In questi tempi di convivenza col Covid come saranno organizzate le vostre prestazioni?
«Anche se il contatto visivo con le famiglie è fondamentale, stiamo attivando una piattaforma online specializzata in processi di apprendimento, bilinguismo e strumenti per favorire gli apprendimenti all’interno di classi multiculturali anche attraverso video tutorial. Aladin è anche un esempio di come dalla stessa Università possano partire strategie di job placement alternative che permettano di mantenere un contatto con l’Ateneo garantendo al tempo stesso l’autonomia e la possibilità di crescita professionale degli ex alunni».
Quali sono le iniziative in partenza a cui tenete di più?
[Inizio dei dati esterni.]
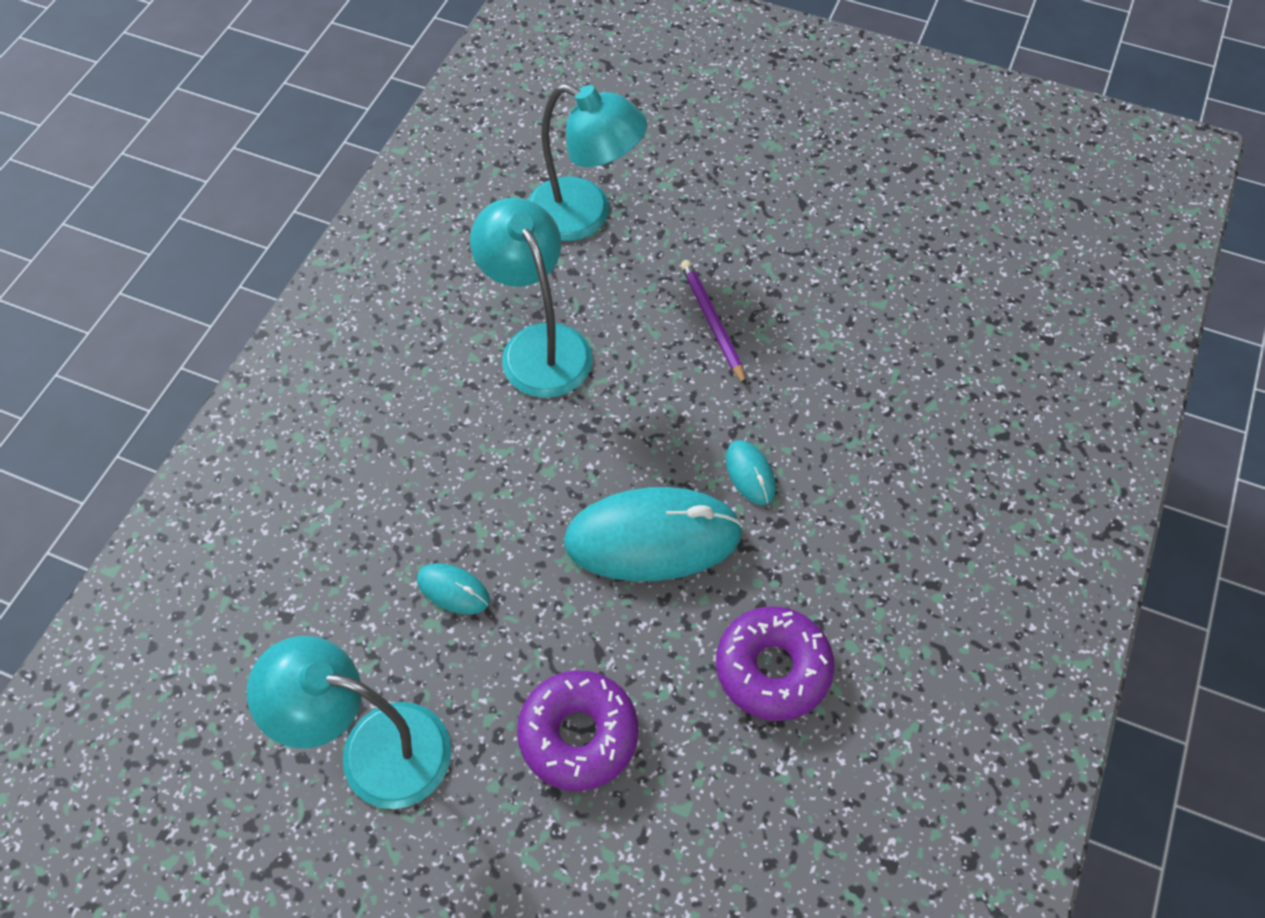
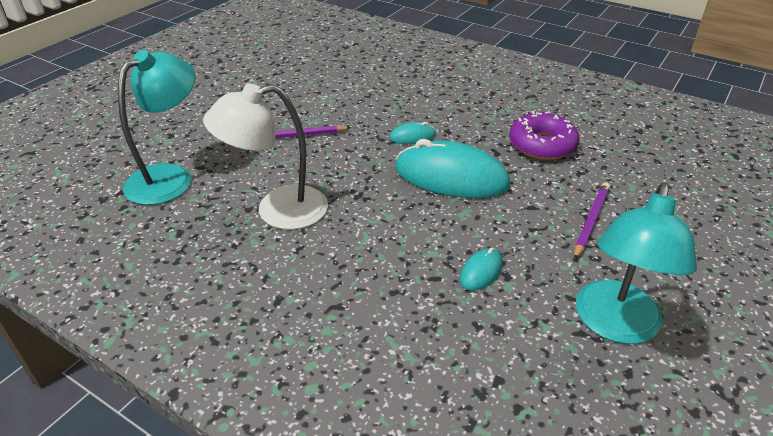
camera: 80 degrees left, 20 degrees down
(538, 345) = (277, 210): turquoise lamp -> white lamp
(578, 735) = (590, 221): purple donut -> purple pencil
(653, 538) = (451, 177): turquoise mouse -> turquoise mouse turned 75 degrees counterclockwise

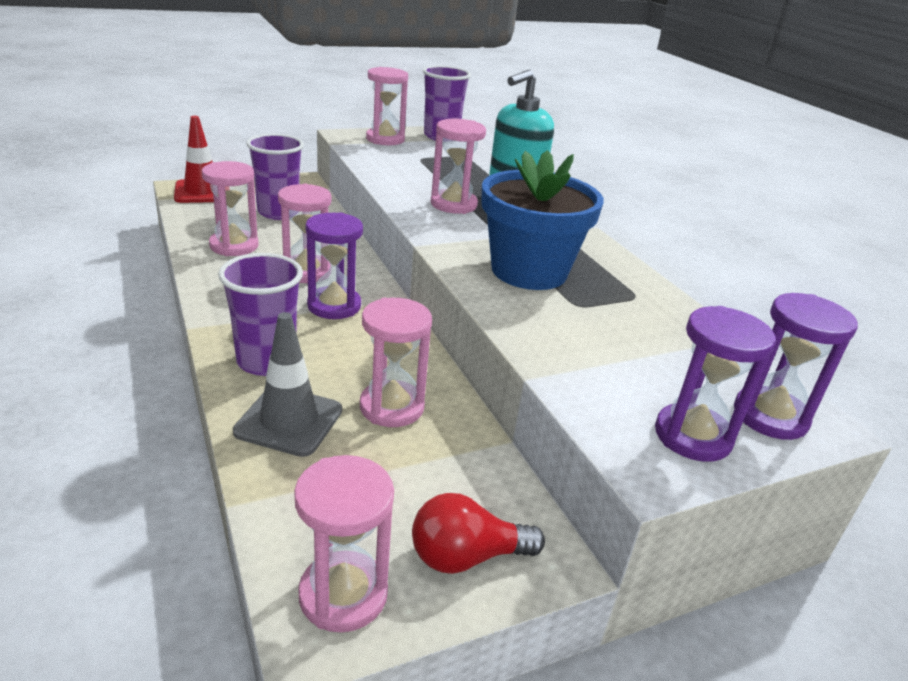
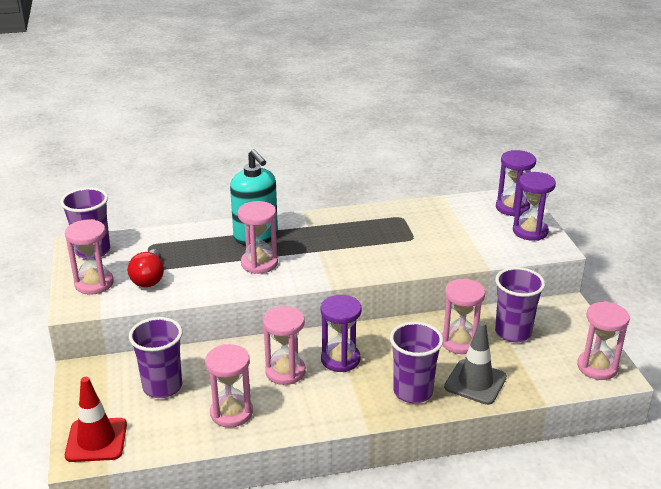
camera: 75 degrees left, 0 degrees up
(433, 470) = (513, 333): none -> purple cup
(466, 556) = (569, 329): red light bulb -> red light bulb (149, 278)
(529, 271) = (370, 248): blue flower pot -> none

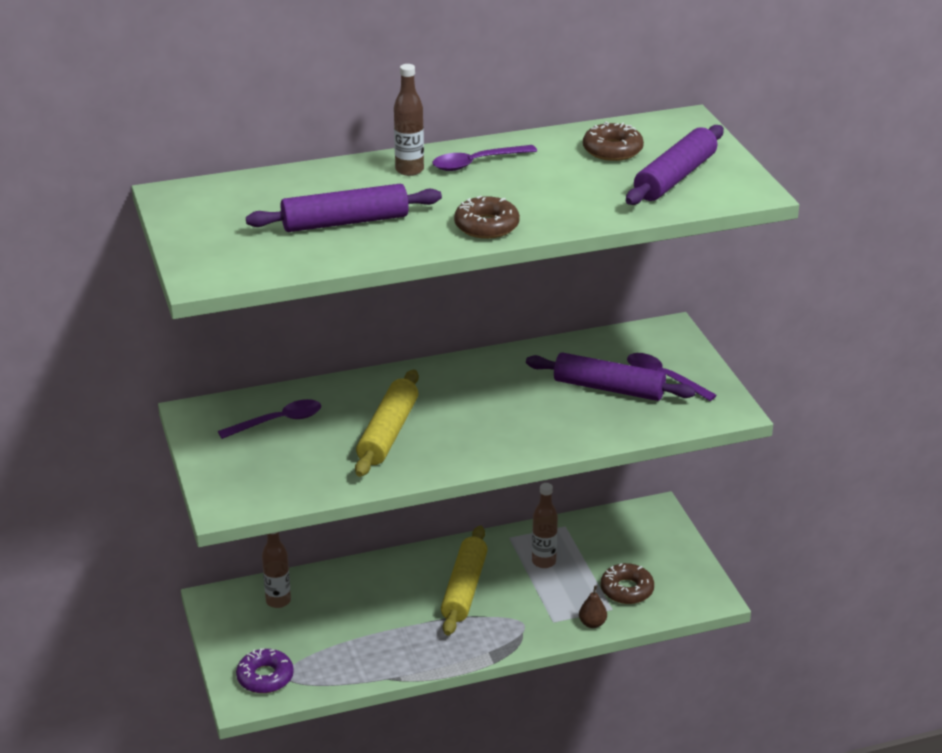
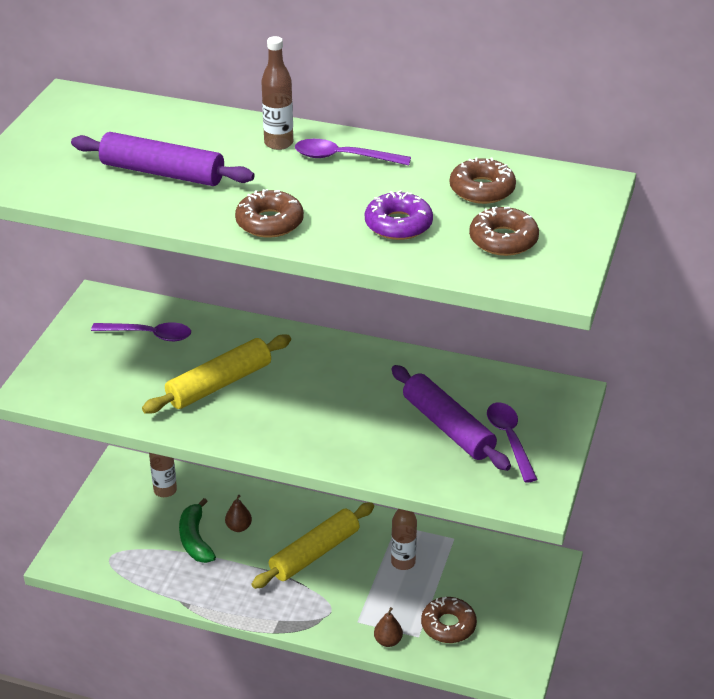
camera: 35 degrees right, 5 degrees up
(265, 677) = (94, 550): purple donut -> purple donut (398, 224)
(349, 626) = (195, 539): none -> green banana
(377, 599) = (239, 527): none -> brown pear
(675, 177) = (503, 240): purple rolling pin -> brown donut

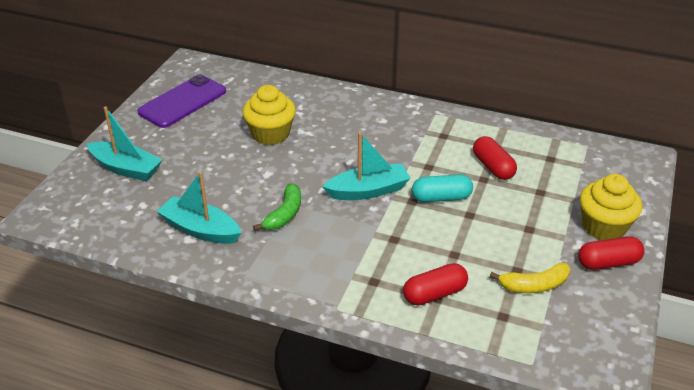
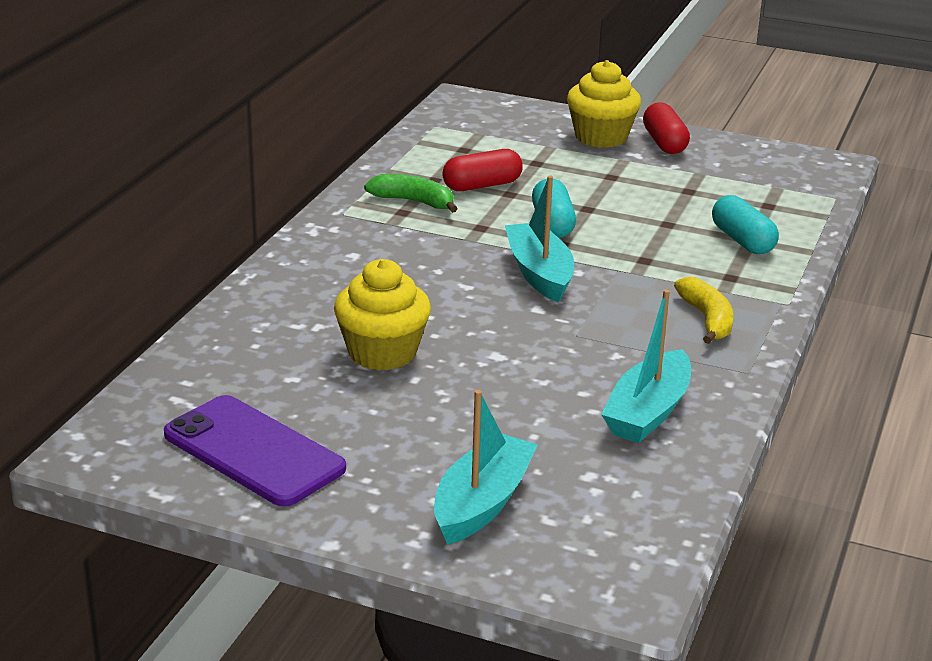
camera: 90 degrees left, 10 degrees down
(284, 214) = (601, 339): green banana -> green banana (414, 202)
(434, 294) = (742, 240): red capsule -> turquoise capsule
(534, 285) = (712, 184): yellow banana -> yellow banana (707, 319)

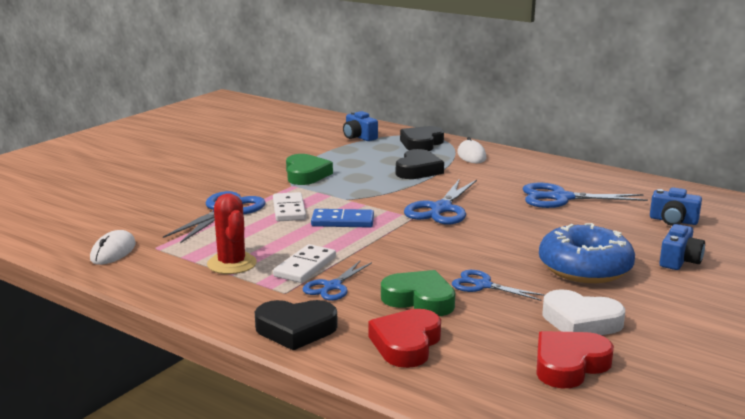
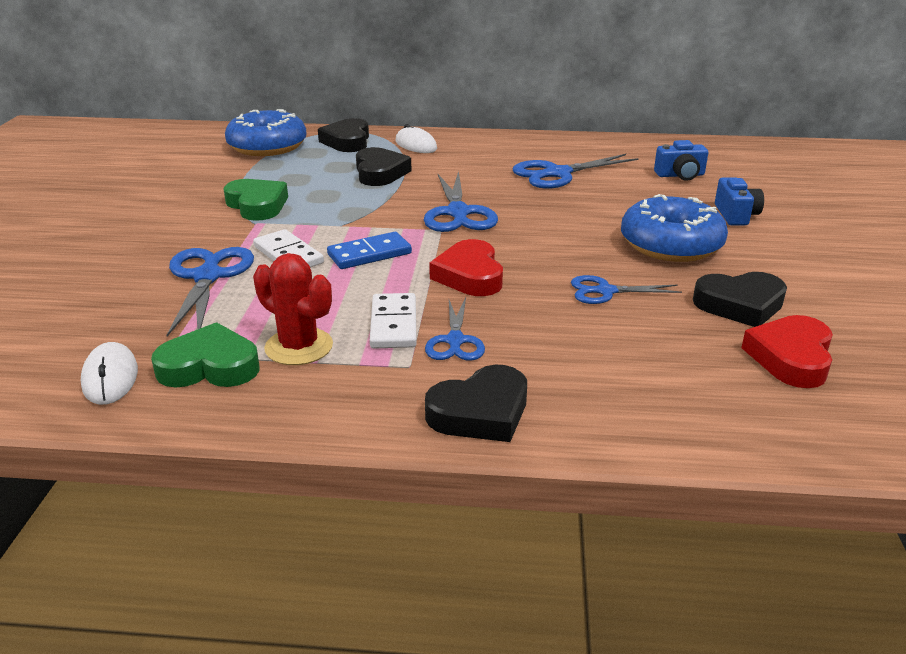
camera: 30 degrees left, 10 degrees up
(359, 137) = (267, 146): blue camera -> blue donut
(406, 344) = (618, 388): red heart -> red heart (469, 275)
(420, 299) = (566, 328): green heart -> green heart (209, 366)
(581, 321) = (740, 305): white heart -> black heart

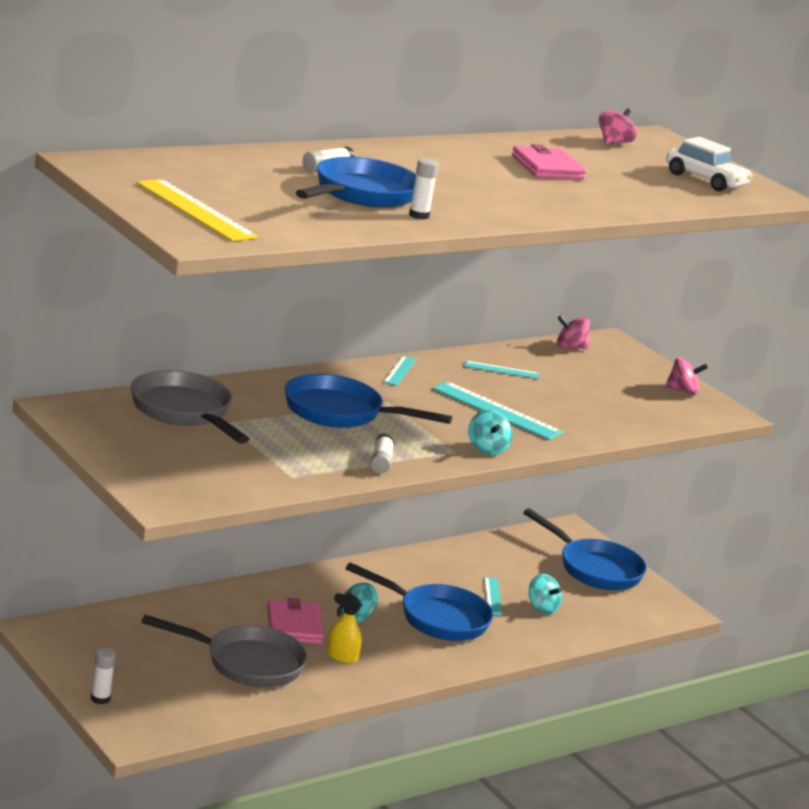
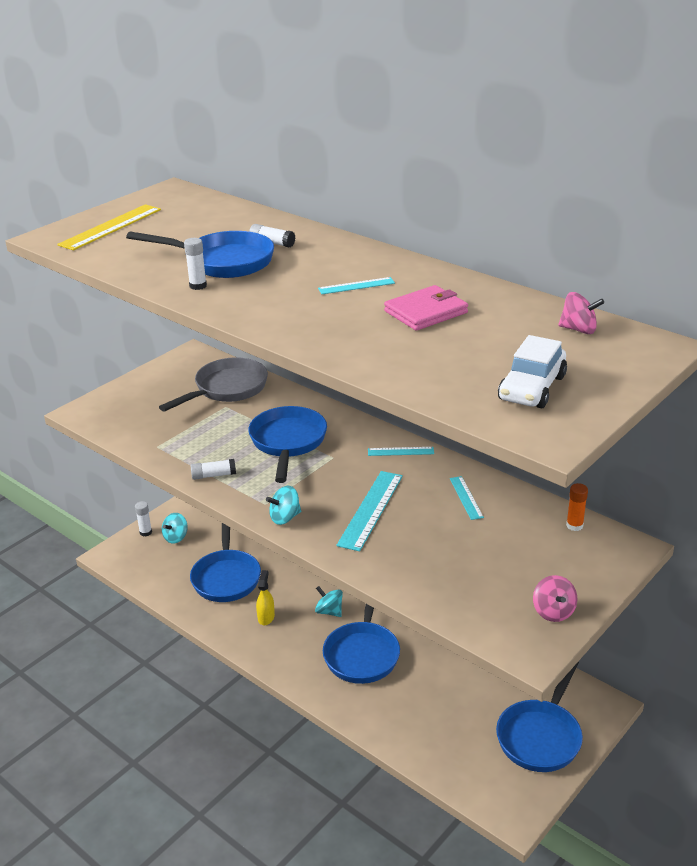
camera: 80 degrees right, 10 degrees up
(247, 663) = (226, 577): grey pan -> blue pan
(294, 626) = (293, 585): pink wallet -> none
(492, 596) = (427, 678): turquoise ruler -> turquoise ruler (356, 286)
(542, 608) = (432, 712): turquoise spinning top -> turquoise spinning top (176, 537)
(570, 347) = (574, 525): pink spinning top -> orange glue stick

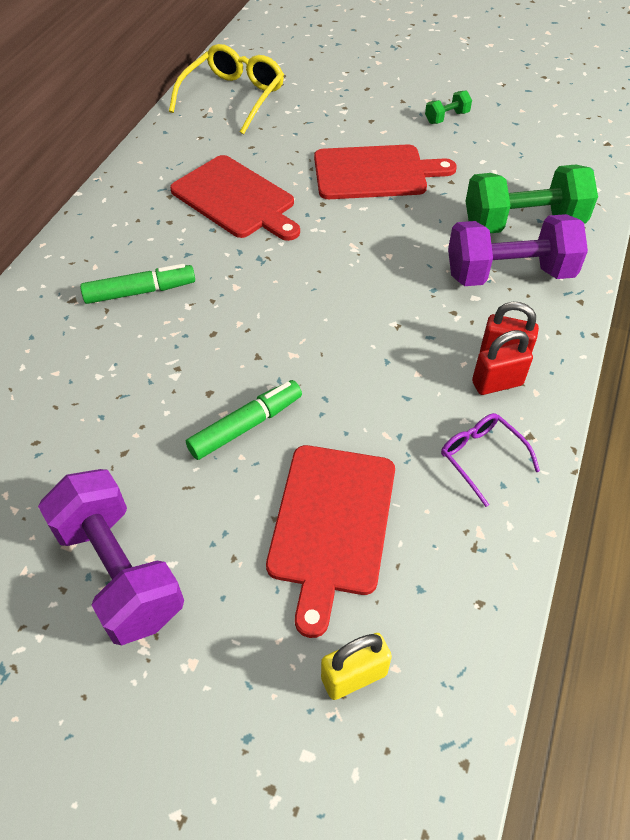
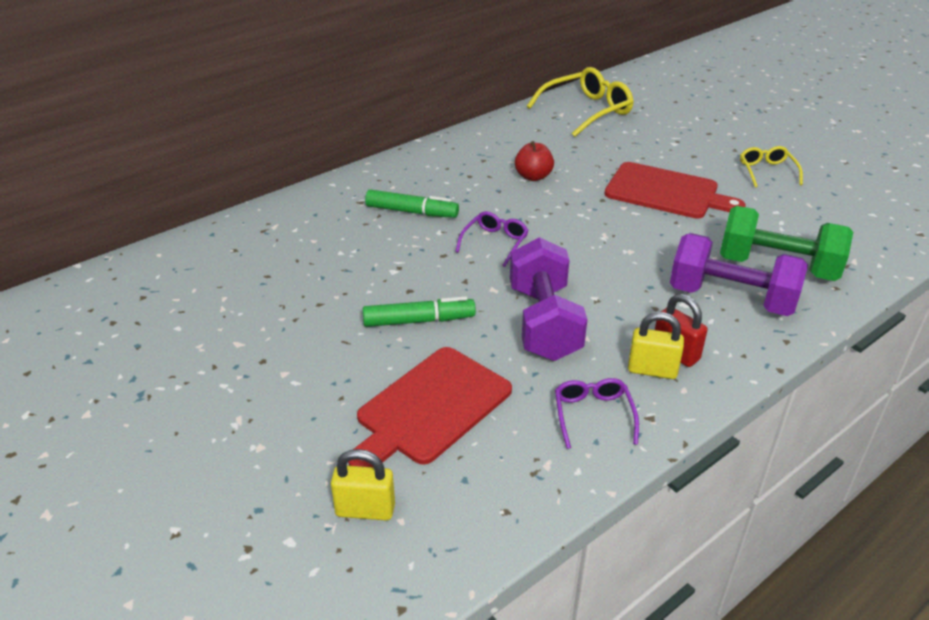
camera: 30 degrees right, 15 degrees down
(119, 571) = (258, 372): purple dumbbell -> purple dumbbell (544, 323)
(236, 199) = (533, 176): red cutting board -> red apple
(255, 297) = (494, 243): none -> purple glasses
(446, 117) = (767, 172): green dumbbell -> yellow glasses
(497, 383) = (652, 370): red padlock -> yellow padlock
«Tra i progetti in fase di avvio ci sono quelli di identificazione precoce dei disturbi di apprendimento; laboratori nelle scuole per il potenziamento degli apprendimenti tramite mappe cognitive e laboratori di matematica; progetti per la gestione degli aspetti emotivi nella fase di rientro dall’emergenza sanitaria; video-tutorial per insegnanti e genitori per attività da condurre nel contesto famigliare/scolastico sui prerequisiti degli apprendimenti e prime fasi di apprendimento nella scuola dell’infanzia o nella scuola primaria o ancora percorsi di valutazione del profilo di bilinguismo e laboratori per il potenziamento delle competenze linguistiche per gli studenti esposti all’Italiano L2».
Prospettive per il futuro del progetto?
«Si è costituito un gruppo di giovani psicologi che attraverso le tante e varie tappe universitarie hanno, fra dottorati e assegni di ricerca e un percorso di formazione seguito da Federcoop Romagna (la sede legale è a Sant’Arcangelo di Romagna, ndr), sviluppato una competenza e hanno iniziato a lavorare all’interno della nostra cooperativa sociale. Un bel gruppo di cui io sono la responsabile e a cui spero di passare il testimone fra sei anni. L’obiettivo, insomma, è rendere piano piano questo incubatore sperimentale autonomo e con una vita propria nella speranza che la nostra esperienza pilota venga imitata da altri in una visione sistemica, coinvolgendo più istituti scolastici possibili».